==== Input data
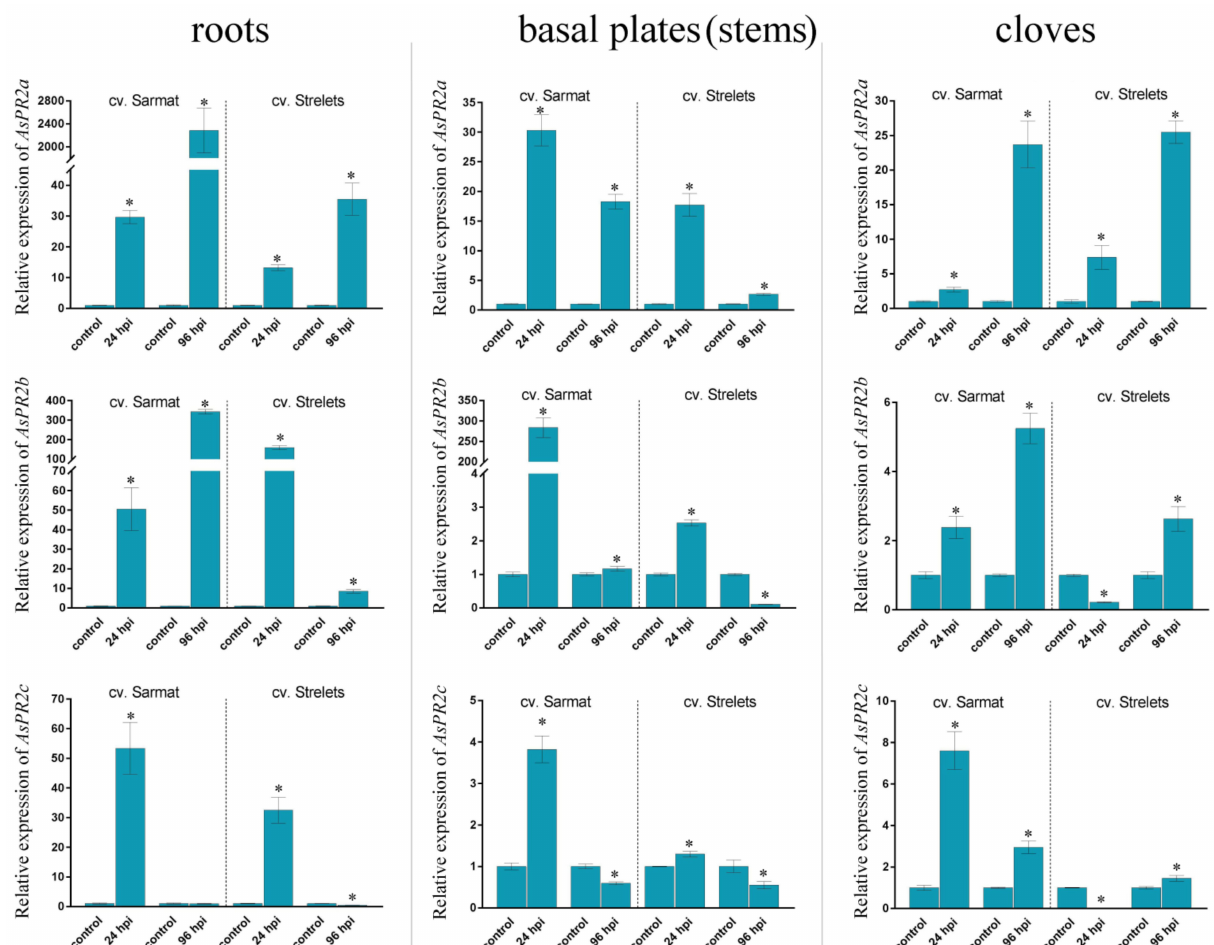
Figure 4. Expression of the AsPR2a , b , c genes in Allium sativum cv. Sarmat (FBR-resistant) and Strelets (FBR-susceptible) after Fusarium proliferatum infection. The plants were incubated with F. proliferatum conidia and analyzed for mRNA levels in the roots, stems, and cloves at 24 and 96 hpi by qRT-PCR. The data were normalized to GAPDH and UBQ mRNA levels and presented as fold change (mean ± SE) of the control taken as 1; * p < 0.01, compared to the uninfected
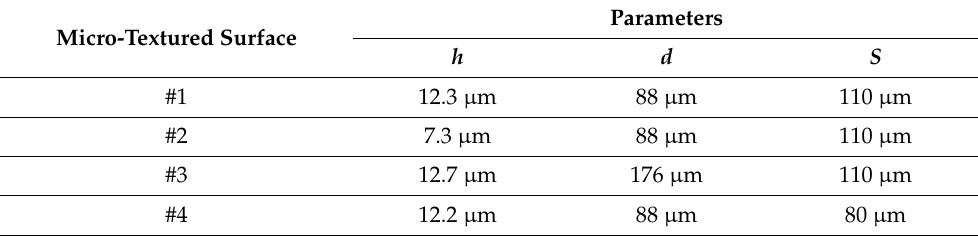
Figure 4. Surface topography of the four micro-textured surfaces fabricated by 1D UVAT: ( a ) surface #1; ( b ) surface #2; ( c ) surface #3; ( d ) surface #4. Table 2. The main parameters of micro-dimples on the surface.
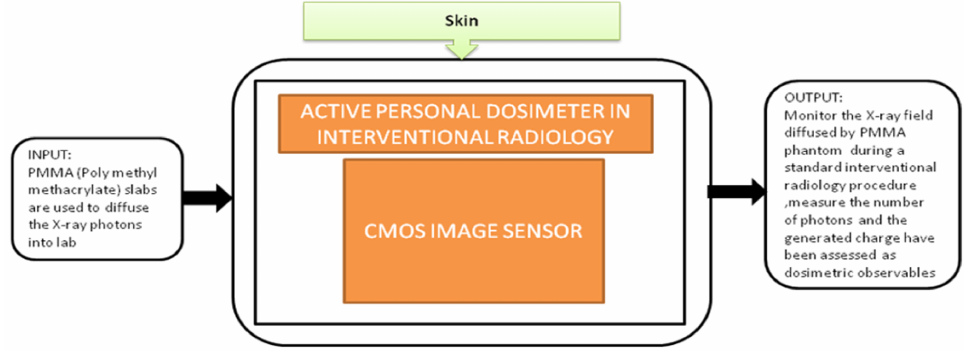
Figure 24. Active personal dosimeter in interventional radiology.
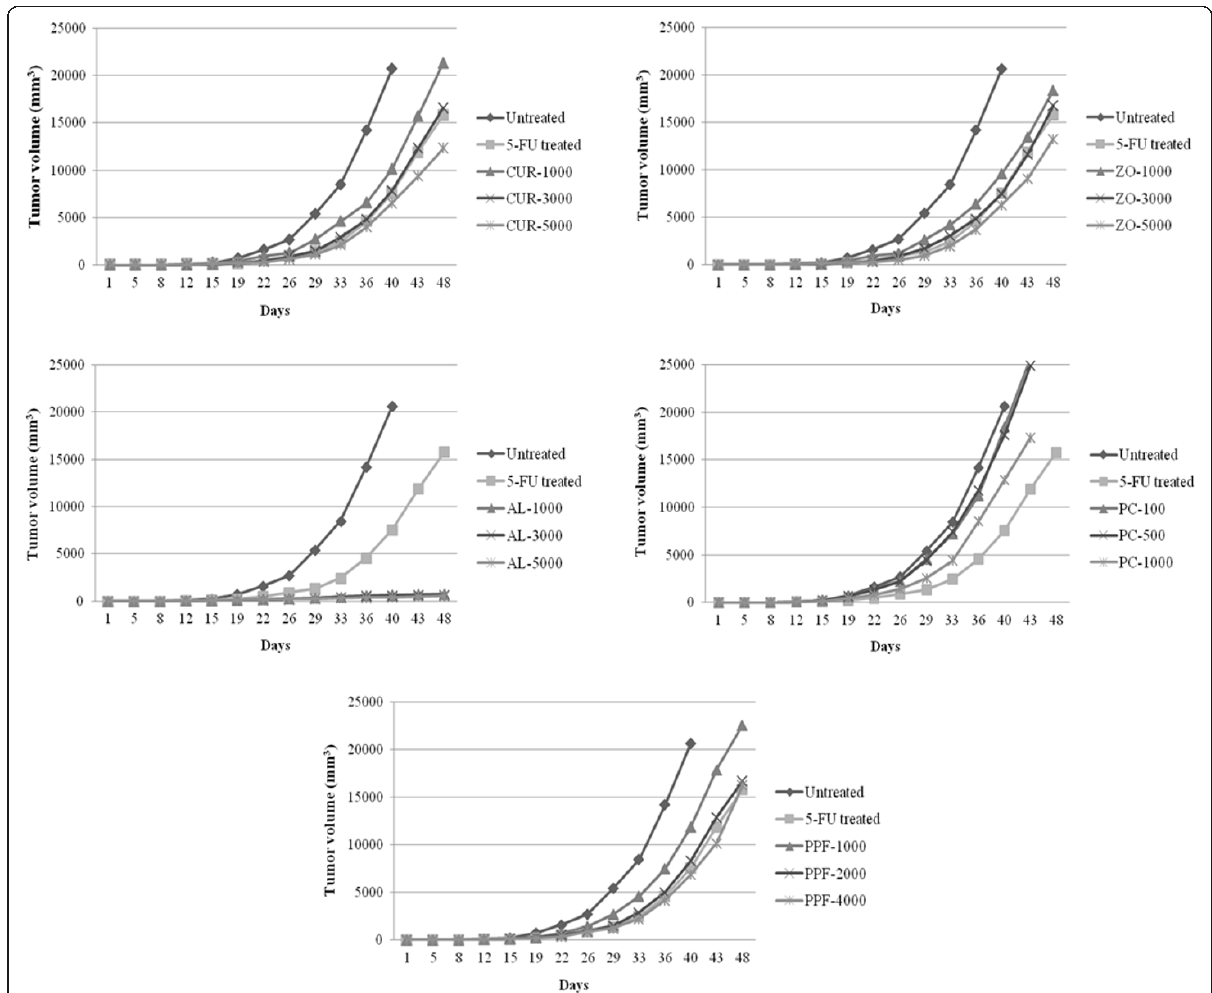
Figure 1 Anti-CCA activities indicated by inhibitory action on tumor volume (mean ± SEM: mm 3 ) of CUR compound and extracts of ZO, AL, PC, and PPF at various dose levels, in comparison with NSS (untreated control) and 5-FU (reference control) in CCA- xenografted nude mice during the 48 days investigation period . Statistically significant difference by ANOVA, followed by post hoc scheffe test: AL-treated group at low dose level vs. control group (p < 0.001). AL-treated group at medium dose level vs. control group (p < 0.001). AL- treated group at high dose level vs. control group (p < 0.001). CUR-treated group at high dose level vs. control group (p < 0.01). ZO-treated group at high dose level vs. control group (p < 0.01). PPF-treated group at high dose level vs. control group (p < 0.01). PC-treated group at high dose level vs. control group (p <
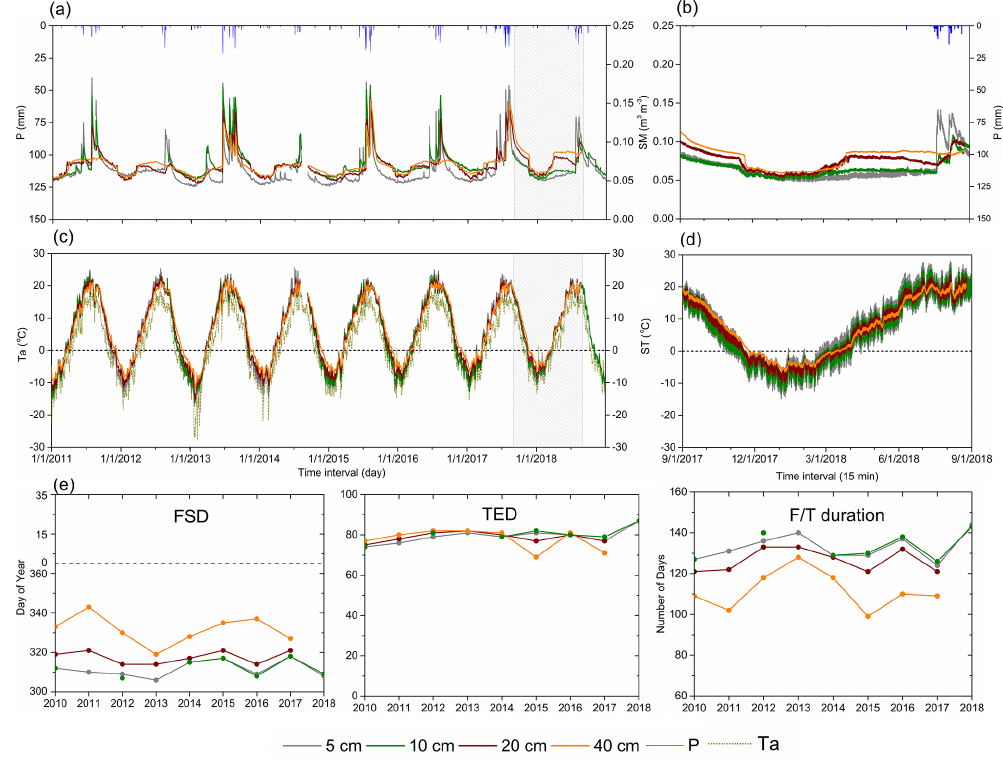
Figure 8. Time series of upscaled daily (a) SM ups and (c) ST ups at depths of 5, 10, 20, and 40cm for the Shiquanhe network between January 2011 and December 2018. The subplots highlight the time series of the upscaled (b) SM ups and (d) ST ups with intervals of 15min between 1 September 2017 and 31 August 2018. (e) Annual variations in FSD, TED, and F/T duration at 5, 10, 20, and 40cm depths. The time series of daily precipitation and air temperature are shown in panels (a) and (c) as well.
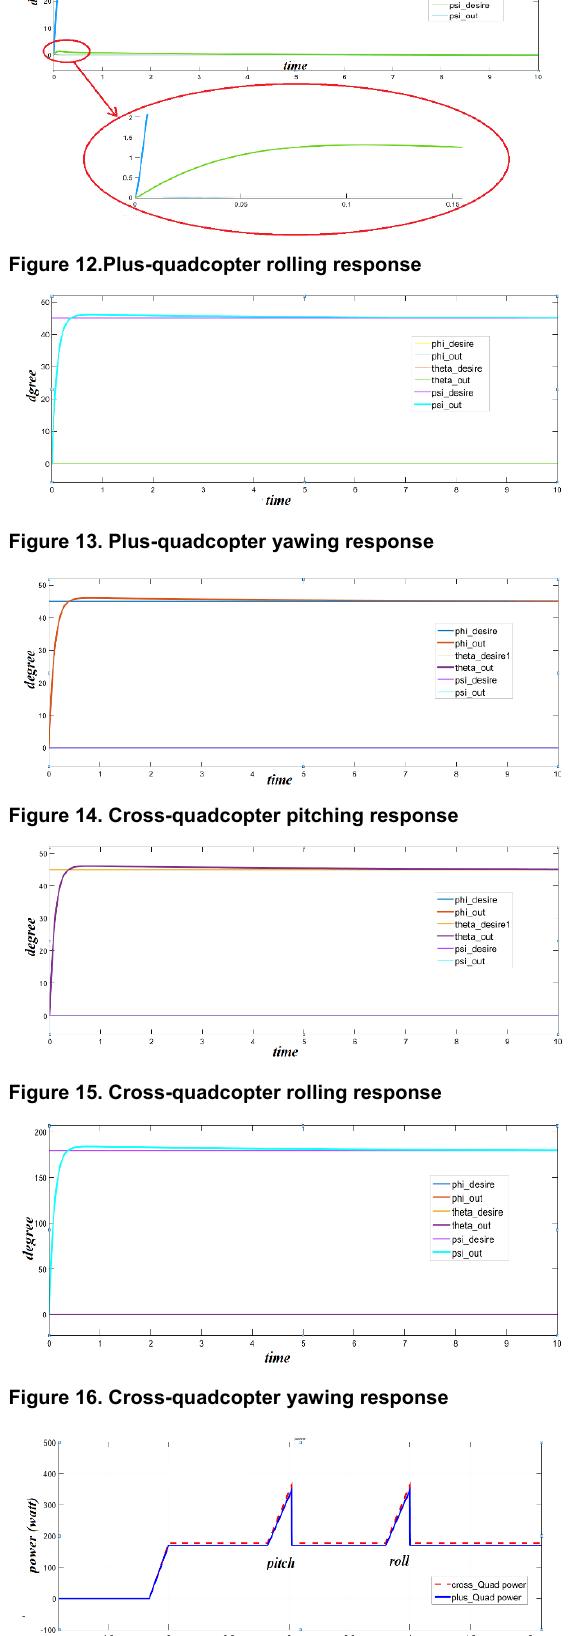
Figure 11. Plus quadcopter pitching response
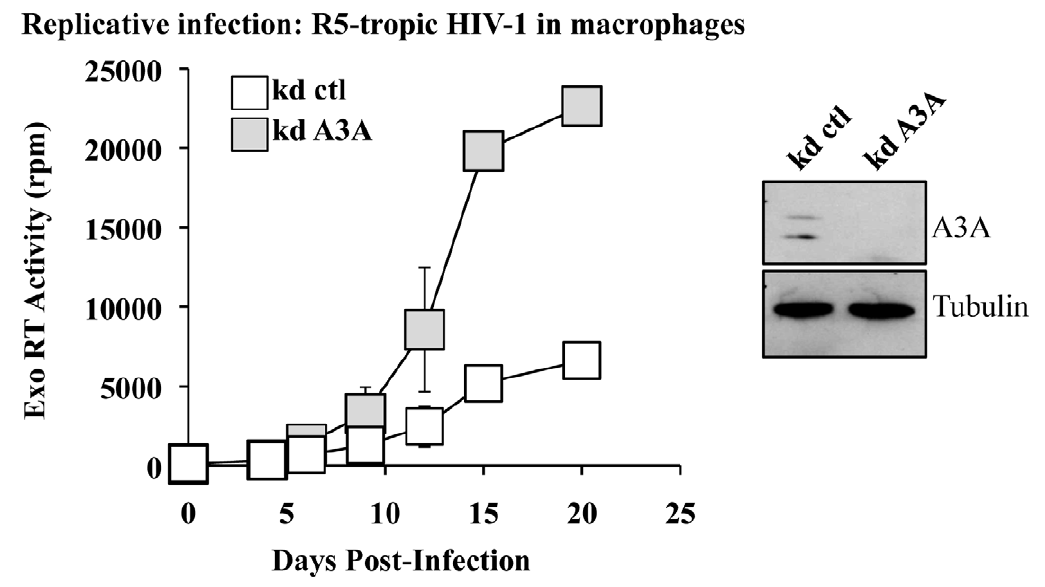
Figure 4. A3A silencing increases viral spread of an R5 tropic HIV-1 virus in macrophages. Macrophages stably silenced as above were infected with an R5 tropic HIV-1 virus (Yu2) at an MOI of 0,05. Viral spread was determined by exo-RT. The graph presents data obtained from 4 independent experiments, while the WB panels present the efficacy of A3A silencing at day 15 in one representative experiment.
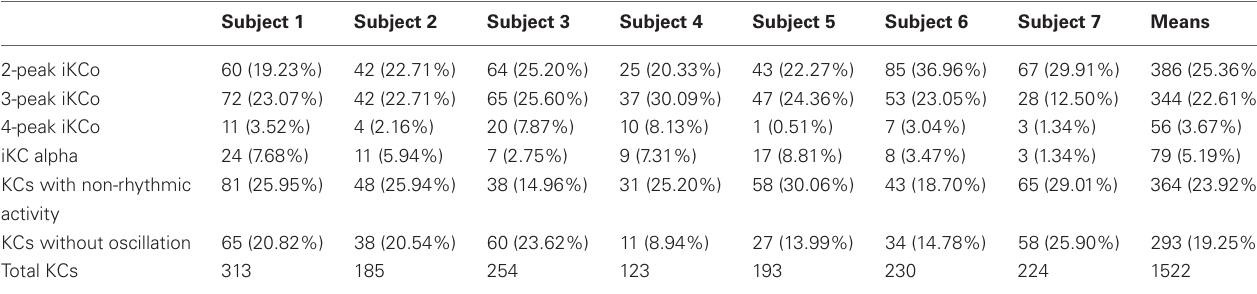
Table 1 | Group percentages of the number of KCs identified during the whole-night sleep of the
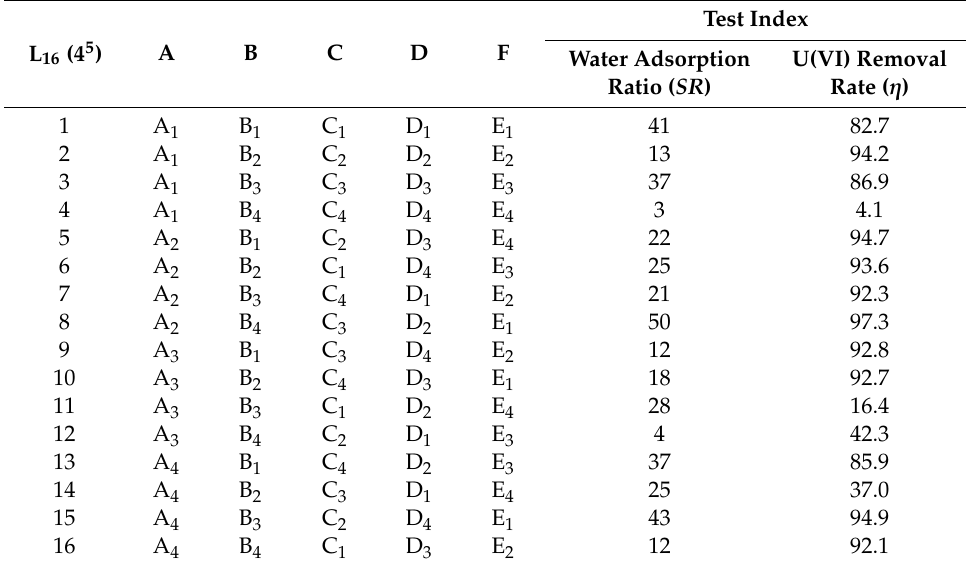
Table 4. Results of the 5-variable 4-level orthogonal experiment.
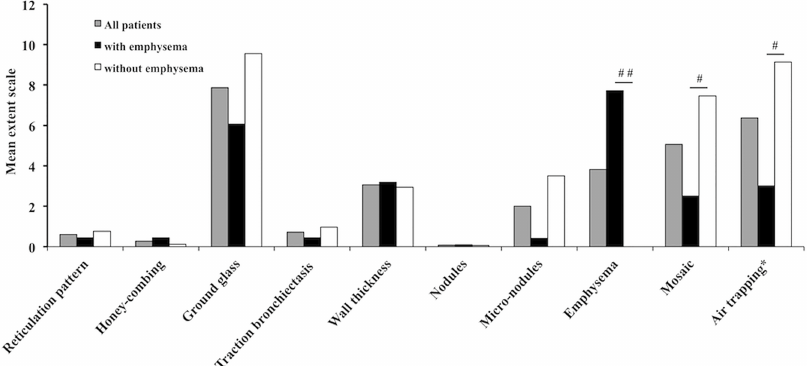
Fig 2. HRCT findings in patients with active FL. Mean of the individualsum of the extent scale for each group. The lungs of each patient were evaluatedby lobe. In each lobe, a score of 0 to 4 was given for each of the features, therefore the maximal possiblescore was 20. # p < 0.01 and ## p < 0.0001; * data available for 20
========
> What to produce:
After removing the pictures, repeat the remaining records exactly.

> Output for this exercise:
Figure 4. Expression of the AsPR2a , b , c genes in Allium sativum cv. Sarmat (FBR-resistant) and Strelets (FBR-susceptible) after Fusarium proliferatum infection. The plants were incubated with F. proliferatum conidia and analyzed for mRNA levels in the roots, stems, and cloves at 24 and 96 hpi by qRT-PCR. The data were normalized to GAPDH and UBQ mRNA levels and presented as fold change (mean ± SE) of the control taken as 1; * p < 0.01, compared to the uninfected
Figure 4. Surface topography of the four micro-textured surfaces fabricated by 1D UVAT: ( a ) surface #1; ( b ) surface #2; ( c ) surface #3; ( d ) surface #4. Table 2. The main parameters of micro-dimples on the surface.
Figure 24. Active personal dosimeter in interventional radiology.
Figure 1 Anti-CCA activities indicated by inhibitory action on tumor volume (mean ± SEM: mm 3 ) of CUR compound and extracts of ZO, AL, PC, and PPF at various dose levels, in comparison with NSS (untreated control) and 5-FU (reference control) in CCA- xenografted nude mice during the 48 days investigation period . Statistically significant difference by ANOVA, followed by post hoc scheffe test: AL-treated group at low dose level vs. control group (p < 0.001). AL-treated group at medium dose level vs. control group (p < 0.001). AL- treated group at high dose level vs. control group (p < 0.001). CUR-treated group at high dose level vs. control group (p < 0.01). ZO-treated group at high dose level vs. control group (p < 0.01). PPF-treated group at high dose level vs. control group (p < 0.01). PC-treated group at high dose level vs. control group (p <
Figure 8. Time series of upscaled daily (a) SM ups and (c) ST ups at depths of 5, 10, 20, and 40cm for the Shiquanhe network between January 2011 and December 2018. The subplots highlight the time series of the upscaled (b) SM ups and (d) ST ups with intervals of 15min between 1 September 2017 and 31 August 2018. (e) Annual variations in FSD, TED, and F/T duration at 5, 10, 20, and 40cm depths. The time series of daily precipitation and air temperature are shown in panels (a) and (c) as well.
Figure 11. Plus quadcopter pitching response
Figure 4. A3A silencing increases viral spread of an R5 tropic HIV-1 virus in macrophages. Macrophages stably silenced as above were infected with an R5 tropic HIV-1 virus (Yu2) at an MOI of 0,05. Viral spread was determined by exo-RT. The graph presents data obtained from 4 independent experiments, while the WB panels present the efficacy of A3A silencing at day 15 in one representative experiment.
Table 1 | Group percentages of the number of KCs identified during the whole-night sleep of the
Table 4. Results of the 5-variable 4-level orthogonal experiment.
Fig 2. HRCT findings in patients with active FL. Mean of the individualsum of the extent scale for each group. The lungs of each patient were evaluatedby lobe. In each lobe, a score of 0 to 4 was given for each of the features, therefore the maximal possiblescore was 20. # p < 0.01 and ## p < 0.0001; * data available for 20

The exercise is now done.